Mittal’s moneyman partners with Reuters

Rishi Khosla has seen the future of investment research, and it’s heading straight to India.

Rishi Khosla has seen the future of investment research, and it’s heading straight to India. The 30-year-old co-founder and CEO of Copal Partners struck a deal late last month with media giant Reuters that should result in more big Wall Street firms supplementing their securities analysis with help from Copal’s New Delhibased research team.

The joint venture is targeted at brokerage houses that want to access more historical data and compare it across industries and regions when preparing investment research. Reuters, whose core business is financial information, will supply the raw data. Copal, which has already carved out a niche by providing customized corporate research and sector analysis for investment banks, hedge funds and consulting firms, will analyze the data and present it to customers in a usable form.

“We’re aiming to help major clients expand and maintain their coverage across new geographies, sectors and companies,” Khosla says. “And we think we can do it quicker, better and cheaper than our competitors.”

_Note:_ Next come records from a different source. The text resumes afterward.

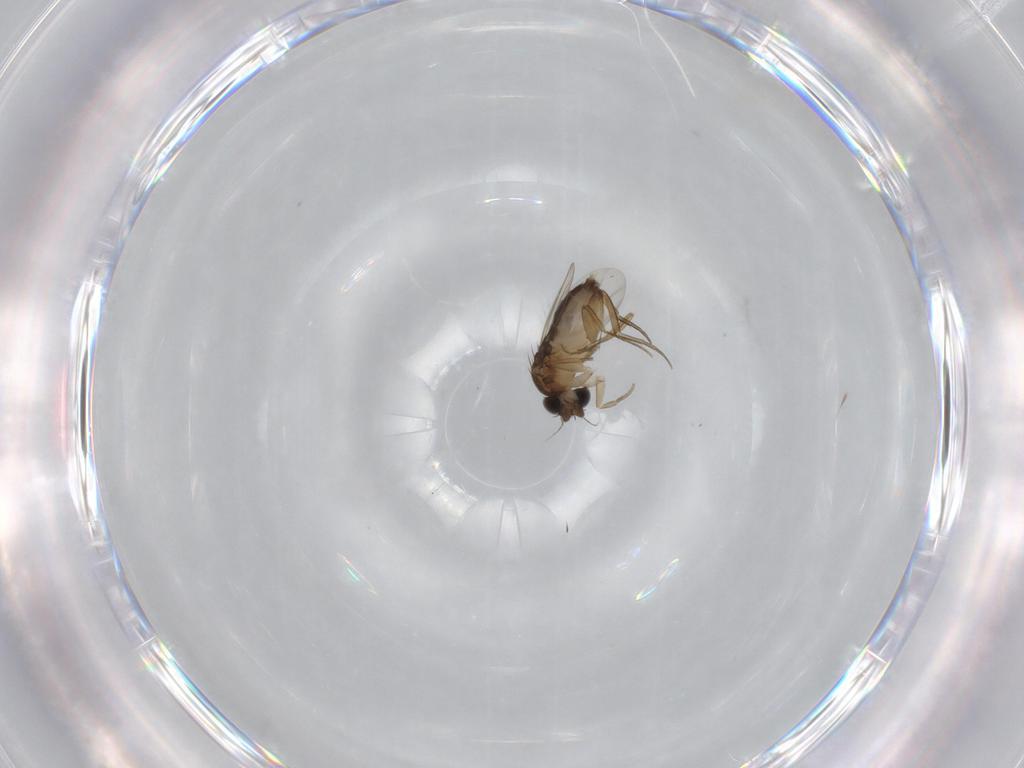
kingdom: Animalia
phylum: Arthropoda
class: Insecta
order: Diptera
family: Phoridae
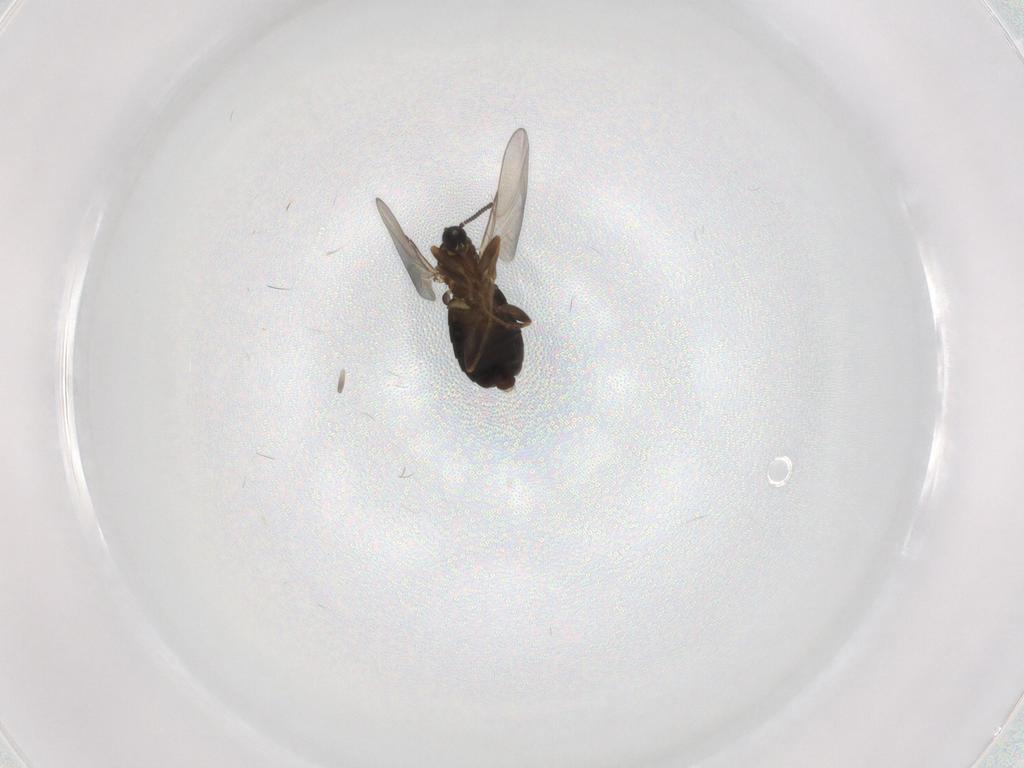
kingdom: Animalia
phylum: Arthropoda
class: Insecta
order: Diptera
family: Scatopsidae
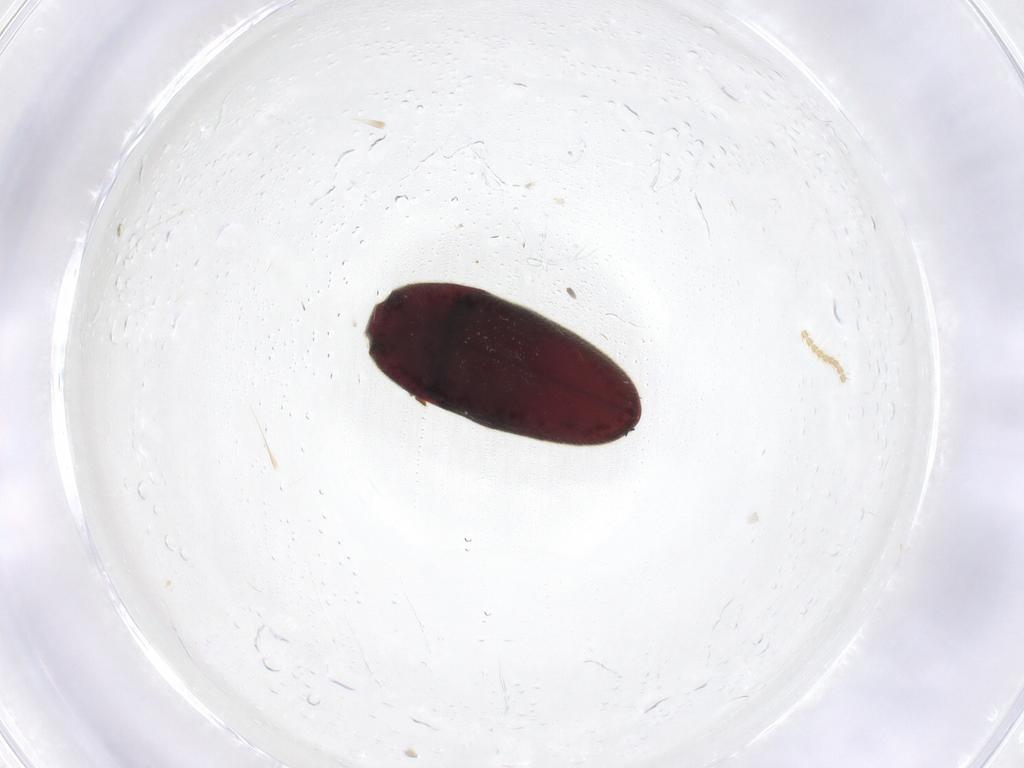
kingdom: Animalia
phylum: Arthropoda
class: Insecta
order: Coleoptera
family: Throscidae
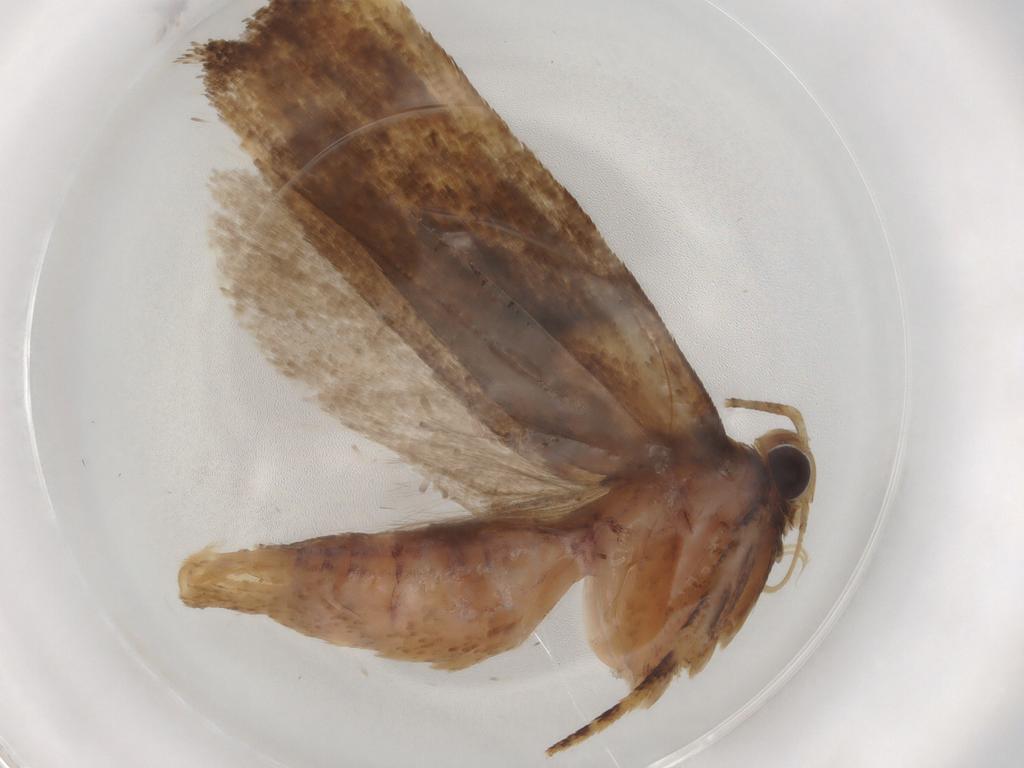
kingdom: Animalia
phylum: Arthropoda
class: Insecta
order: Lepidoptera
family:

Reuters hopes the collaboration will give it an edge on rivals Bloomberg and Thomson, which currently do not have relationships with outside analyst teams like Copal’s. For Copal, which Khosla founded in 2001 with his friend Joel Perlman, the deal brings wider exposure to potential clients. The firm now employs more than 130 people in India. More than three quarters of Copal’s workforce hold either MBAs or Ph.D.s, and 95 percent are focused on research.

With outsourcing to India such a delicate political topic, Copal’s clients have bound Khosla to strict confidentiality agreements. But the charming, affable young CEO, who has a master’s degree in accounting and finance from the London School of Economics -- and who cut his teeth as a venture capitalist for GE Capital Europe -- has one client who doesn’t mind being named: Lakshmi Mittal. For the past six years, the billionaire global steel magnate has entrusted his personal private equity and venture capital investments to Khosla, who splits his time between Copal’s London office and its research headquarters in New Delhi.

“It’s my hobby,” Khosla says with a laugh about his moonlighting for Mittal. “Yes, it is real in that they’ve given me another chunk of capital to put into play for them, but my full-time focus is on Copal Partners.”